Images do not belong in the copy. Retype the entries exactly.

Supplied data =>

= Beginning of Section =

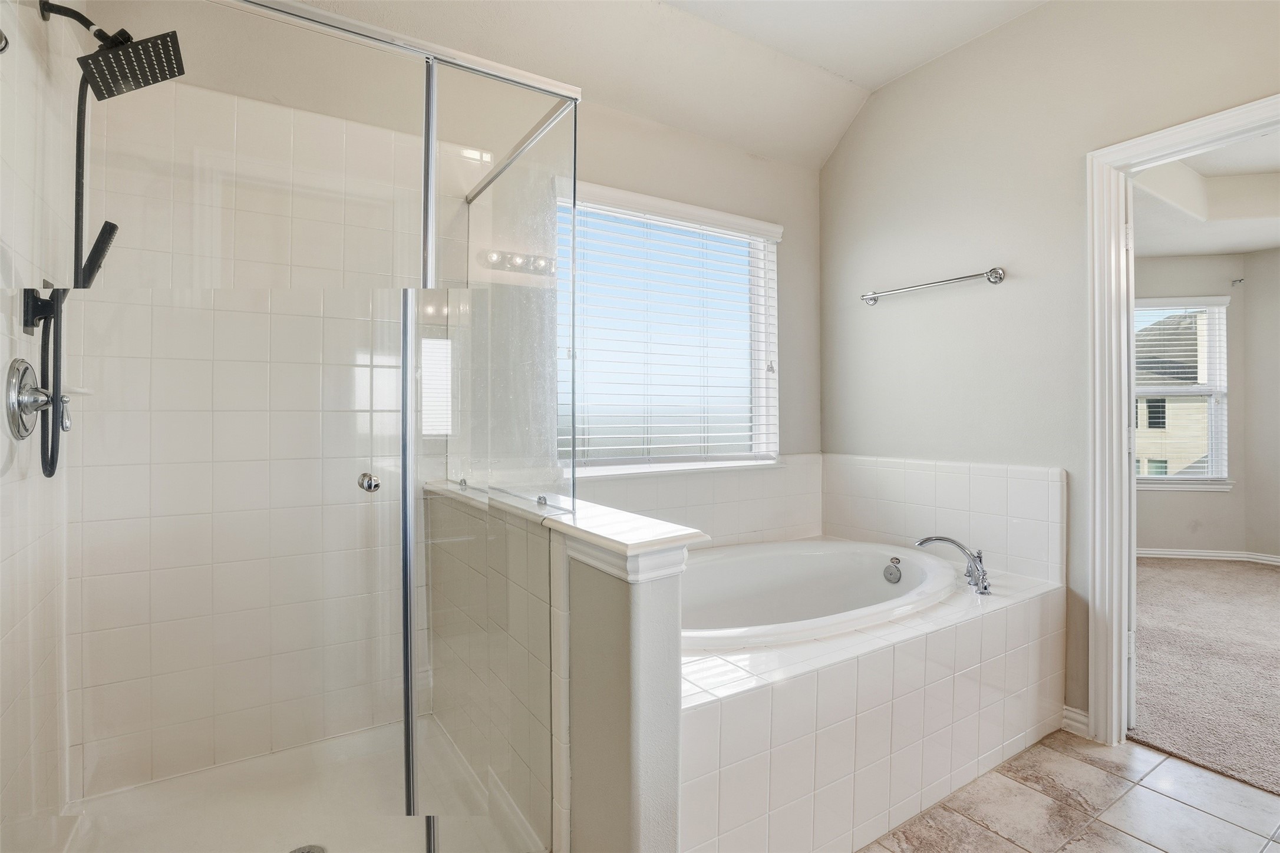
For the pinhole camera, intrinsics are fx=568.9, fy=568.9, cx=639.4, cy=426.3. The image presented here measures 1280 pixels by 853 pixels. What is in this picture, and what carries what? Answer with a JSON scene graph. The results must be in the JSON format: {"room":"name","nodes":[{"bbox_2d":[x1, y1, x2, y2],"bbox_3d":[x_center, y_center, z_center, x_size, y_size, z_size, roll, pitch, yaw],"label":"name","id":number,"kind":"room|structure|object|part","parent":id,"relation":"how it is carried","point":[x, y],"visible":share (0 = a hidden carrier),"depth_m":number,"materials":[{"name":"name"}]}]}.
{"room":"bathroom","nodes":[
{"label":"bathroom","id":0,"kind":"room"},
{"bbox_2d":[0,0,76,852],"bbox_3d":[-1.369,-0.154,1.162,0.121,2.650,1.226,0,0,-32],"label":"left wall","id":1,"kind":"structure","parent":0,"point":[6,195],"depth_m":1.32,"materials":[{"name":"white tile"}]},
{"bbox_2d":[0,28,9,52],"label":"wall hook","id":2,"kind":"object","parent":1,"relation":"attached to","point":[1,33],"visible":0.99,"depth_m":1.02,"materials":[{"name":"silver metal"}]},
{"bbox_2d":[4,357,51,441],"bbox_3d":[-1.353,-0.058,1.294,0.074,0.194,0.197,0,0,-32],"label":"shower valve","id":3,"kind":"object","parent":1,"relation":"attached to","point":[28,372],"visible":0.96,"depth_m":1.26,"materials":[{"name":"silver metal"}]},
{"bbox_2d":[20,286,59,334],"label":"shower holder","id":4,"kind":"object","parent":1,"relation":"attached to","point":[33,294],"visible":0.71,"depth_m":1.32,"materials":[{"name":"black metal"}]},
{"bbox_2d":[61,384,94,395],"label":"soap dish","id":5,"kind":"object","parent":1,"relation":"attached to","point":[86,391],"visible":0.45,"depth_m":1.52,"materials":[{"name":"white ceramic"}]},
{"bbox_2d":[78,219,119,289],"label":"hand shower","id":6,"kind":"object","parent":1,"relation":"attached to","point":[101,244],"visible":0.72,"depth_m":1.38,"materials":[{"name":"black plastic"}]},
{"bbox_2d":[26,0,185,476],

= End of Section =

Result =>
For the pinhole camera, intrinsics are fx=568.9, fy=568.9, cx=639.4, cy=426.3. The image presented here measures 1280 pixels by 853 pixels. What is in this picture, and what carries what? Answer with a JSON scene graph. The results must be in the JSON format: {"room":"name","nodes":[{"bbox_2d":[x1, y1, x2, y2],"bbox_3d":[x_center, y_center, z_center, x_size, y_size, z_size, roll, pitch, yaw],"label":"name","id":number,"kind":"room|structure|object|part","parent":id,"relation":"how it is carried","point":[x, y],"visible":share (0 = a hidden carrier),"depth_m":number,"materials":[{"name":"name"}]}]}.
{"room":"bathroom","nodes":[
{"label":"bathroom","id":0,"kind":"room"},
{"bbox_2d":[0,0,76,852],"bbox_3d":[-1.369,-0.154,1.162,0.121,2.650,1.226,0,0,-32],"label":"left wall","id":1,"kind":"structure","parent":0,"point":[6,195],"depth_m":1.32,"materials":[{"name":"white tile"}]},
{"bbox_2d":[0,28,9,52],"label":"wall hook","id":2,"kind":"object","parent":1,"relation":"attached to","point":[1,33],"visible":0.99,"depth_m":1.02,"materials":[{"name":"silver metal"}]},
{"bbox_2d":[4,357,51,441],"bbox_3d":[-1.353,-0.058,1.294,0.074,0.194,0.197,0,0,-32],"label":"shower valve","id":3,"kind":"object","parent":1,"relation":"attached to","point":[28,372],"visible":0.96,"depth_m":1.26,"materials":[{"name":"silver metal"}]},
{"bbox_2d":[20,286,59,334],"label":"shower holder","id":4,"kind":"object","parent":1,"relation":"attached to","point":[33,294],"visible":0.71,"depth_m":1.32,"materials":[{"name":"black metal"}]},
{"bbox_2d":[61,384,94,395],"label":"soap dish","id":5,"kind":"object","parent":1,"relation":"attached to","point":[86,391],"visible":0.45,"depth_m":1.52,"materials":[{"name":"white ceramic"}]},
{"bbox_2d":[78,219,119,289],"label":"hand shower","id":6,"kind":"object","parent":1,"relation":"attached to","point":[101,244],"visible":0.72,"depth_m":1.38,"materials":[{"name":"black plastic"}]},
{"bbox_2d":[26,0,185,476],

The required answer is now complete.